The ruggedness of the landscape is a key feature, Puyravaud said. “Tigers mate in valleys in southern India and on ridges in Central India.” This, he reasons, is likely related to how humans occupied and used the landscapes in the past.

“In southern India, large reserves were protected by Maharajas in good habitats (flat terrain that had escaped agriculture)” explained Puyravaud, but in Central India “this did not happen the same way,” and all of the better lands were used for agriculture leaving only rough terrain without a human footprint.

As a result, Puyravaud said, tigers have preserved their original habits in the South, “whereas in Central India, human pressure is such that they have adapted” to the “more rugged environment and now,” they tend to “mate – disperse along ridges,” which have become a refuge from human disturbances.

“The work of these authors highlights the critical need for landscape connectivity to maintain viable wildlife populations and the need to understand which landscape features enhance or inhibit movement of animals,” said Ruth DeFries, professor of ecology and sustainable development at Columbia University, who was not involved in the study. “Such work can provide input into places where corridors might be most effective.”

Indeed, these findings have implications for the designing of effective corridors for population connectivity. Although “tigers are excellent dispersers and can cross even agricultural landscapes (villages, cities and modern highways can’t be crossed), “they avoid humans and the slightest human presence is a disturbance,” revealed Puyravaud.

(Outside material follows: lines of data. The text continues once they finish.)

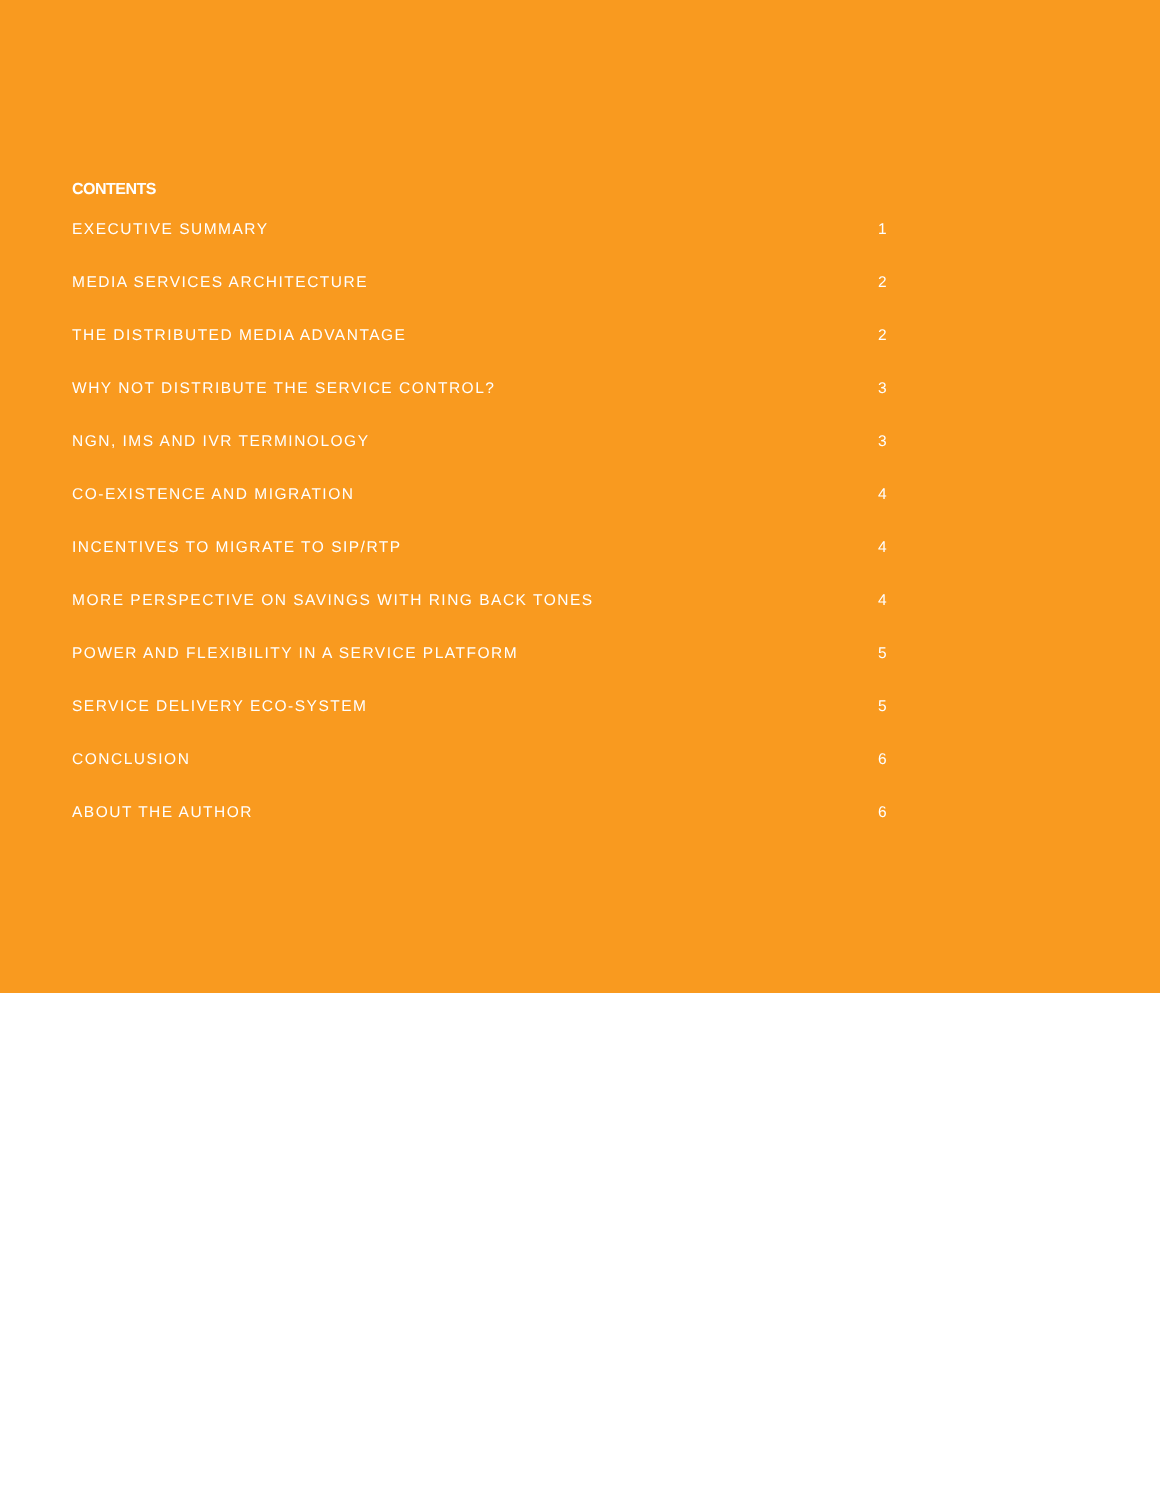CONTENTS
EXECUTIVE SUMMARY 1
MEDIA SERVICES ARCHITECTURE 2
THE DISTRIBUTED MEDIA ADVANTAGE 2
WHY NOT DISTRIBUTE THE SERVICE CONTROL? 3
NGN, IMS AND IVR TERMINOLOGY 3
CO-EXISTENCE AND MIGRATION 4
INCENTIVES TO MIGRATE TO SIP/RTP 4
MORE PERSPECTIVE ON SAVINGS WITH RING BACK TONES 4
POWER AND FLEXIBILITY IN A SERVICE PLATFORM 5
SERVICE DELIVERY ECO-SYSTEM 5
CONCLUSION 6
ABOUT THE AUTHOR 6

Consequently, it is “tremendously important to preserve some wilderness” in the core areas of reserves, Puyravaud stressed, pointing out that “most core areas are also used by humans.” He suggested that “with proper organisation of landscape development, population connectivity may be preserved for the rare and elusive dispersing tigers, without excessive risk for people or cost to the community.”

Citation

Reddy, P.A., Puyravaud, J.-P., Cushman, S.A., Segu, H. (2019). Spatial variation in the response of tiger gene flow to landscape features and limiting factors, Animal Conservation, doi.org/10.1111/acv.12488.